El 28A: una avestruz elegante
- El gobierno de Sánchez ha caído porque la mayoría
que lo aupó no votó unos presupuestos con los que ideológicamente
concordaba
- Querer una mayor distribución de la riqueza o una
bajada de impuestos no anticipa nada de cómo se entiende la cuestión
nacional
CUARTO PODER
1 de marzo de 2019)
La caída del gobierno de Sánchez es un eslabón más que
se suma a la cadena de novedades que España viene viviendo desde 2014. A la
fragmentación del sistema de partidos, el año de gobierno en funciones, la
primera moción de censura exitosa y la crisis del Estado de las Autonomías con
la proclamación de la República catalana y el 155, se le suma ahora el gobierno
más corto de la democracia. La convocatoria a elecciones generales es
inevitable pero no resolverá el problema central: la cuestión catalana o,
mejor, la cuestión española.
El gobierno de Sánchez ha caído porque
la mayoría que lo aupó no votó unos presupuestos con los que ideológicamente
concordaba. Esto exhibe la dimensión del
problema: no se trata de la justicia social, fundada en el eje
izquierda-derecha, sino de la cuestión nacional, que suscita posiciones no
inteligibles a la luz de esas coordenadas. Querer una mayor distribución de la
riqueza o una bajada de impuestos no anticipa nada de cómo se entiende la
cuestión nacional.
El conflicto ejemplifica lo que suele llamarse la
primacía de lo político. Y por dos razones. Primero, porque contra la visión
clásica de que lo material-económico determina las posiciones y los conflictos
políticos, la cuestión española revela que actores capaces de consensuar unas
reglas de convivencia (una democracia parlamentaria y social dentro del
proyecto europeo), no pueden sin embargo otorgarle un significado común a la
comunidad que los alberga. Segundo, porque esta cuestión se juega más
en lo político —ese espacio fuera del sistema político, no
inmediatamente ideológico, donde se constituyen inadvertidamente los
imaginarios sociales— que en la política—los partidos,
las instituciones representativas, lo electoral—.
El problema de la cuestión española se agudiza porque
no sólo está casi exclusivamente tomado por los partidos, sino que éstos además
no tienen proyectos superadores, reconfiguradores del sentido de la comunidad
nacional. Prueba de ello es que creen que semejante cuestión puede resolverse a
partir de un resultado electoral.
Por otra parte, la cuestión española expresa, una vez
más, que lo relativo a la hegemonía no se juega en lo electoral. Una fuerza
política no puede menospreciar las elecciones, salvo a riesgo de convertirse en
secta y ni siquiera jugar el partido de la hegemonía. Pero tampoco cabe
reificarlas como si fueran el índice de la propia capacidad hegemónica. Los
protagonistas de la lucha hegemónica no son sólo, ni principalmente, los
partidos políticos.
La derecha españolista hará del tema el centro de la
campaña. Pero su solución represiva no sólo es contraproducente para
sus propios intereses, sino que expresa una profunda incomprensión de la lógica
simbólico-imaginaria de lo político: las identidades no se decretan.

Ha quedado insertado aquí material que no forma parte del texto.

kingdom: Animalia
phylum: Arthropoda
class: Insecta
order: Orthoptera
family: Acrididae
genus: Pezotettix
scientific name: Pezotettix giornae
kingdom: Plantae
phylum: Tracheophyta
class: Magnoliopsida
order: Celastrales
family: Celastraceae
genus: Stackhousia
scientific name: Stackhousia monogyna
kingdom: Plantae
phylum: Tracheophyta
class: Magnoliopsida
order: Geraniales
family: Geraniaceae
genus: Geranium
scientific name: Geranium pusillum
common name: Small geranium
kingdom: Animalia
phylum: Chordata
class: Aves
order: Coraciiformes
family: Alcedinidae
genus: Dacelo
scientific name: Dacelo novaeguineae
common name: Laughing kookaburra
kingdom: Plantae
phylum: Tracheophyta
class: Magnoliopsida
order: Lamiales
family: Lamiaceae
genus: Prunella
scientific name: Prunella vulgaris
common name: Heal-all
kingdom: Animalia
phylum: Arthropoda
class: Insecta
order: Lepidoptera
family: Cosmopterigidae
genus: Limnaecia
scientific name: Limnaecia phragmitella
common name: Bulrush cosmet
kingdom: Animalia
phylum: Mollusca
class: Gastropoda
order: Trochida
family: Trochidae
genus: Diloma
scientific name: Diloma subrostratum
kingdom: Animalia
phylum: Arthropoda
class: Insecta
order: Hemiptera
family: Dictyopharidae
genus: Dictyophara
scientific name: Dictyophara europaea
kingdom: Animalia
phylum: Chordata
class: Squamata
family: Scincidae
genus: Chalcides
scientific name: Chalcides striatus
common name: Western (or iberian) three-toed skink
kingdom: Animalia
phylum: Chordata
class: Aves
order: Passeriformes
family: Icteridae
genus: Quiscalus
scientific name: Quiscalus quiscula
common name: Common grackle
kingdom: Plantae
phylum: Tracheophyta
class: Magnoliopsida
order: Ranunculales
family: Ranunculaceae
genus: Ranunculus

Basta ver la historia reciente de este conflicto.
Pero tampoco la izquierda puede esgrimir que el
conflicto es en realidad poco menos que un abalorio para tapar los verdaderos problemas.
Para aspirar a la igualdad con los otros primero hay que querer y desear
compartir una comunidad con ellos. La comunidad es lo primero de lo común y,
así, el requisito de toda igualdad. La primera igualdad, cabría decir.
Los partidos independentistas catalanes tampoco pueden
aportar una solución democrática. Su intento de imponer una reconfiguración de
la comunidad careciendo de una mayoría absoluta evidencia una concepción
esencialista de la identidad: al no concebirla como una preferencia sino como
algo a priori, no se toma en consideración el apoyo que suscita.
Quizá quien esté señalando el camino sea ese 70% de
catalanes que quieren decidir su relación con España. Esa amplia
mayoría incluye al menos autonomistas e independentistas,
lo que indica que prefieren que se pueda decidir democráticamente a que venza
su posición. Ese voto sería la consecuencia de una reconfiguración del
sentido de la comunidad política, y por tanto no puede ser asimilado a un acto
electoral en el cual se confía que con más votos que el oponente se resolverá
la cuestión. Sería la institucionalización del conflicto y anudaría —a través
del voto— democracia y Nación, uno de los pocos asuntos que no casualmente la
Transición no logró hegemonizar.
Javier Franzé es Profesor de Teoría
Política, Universidad Complutense de Madrid.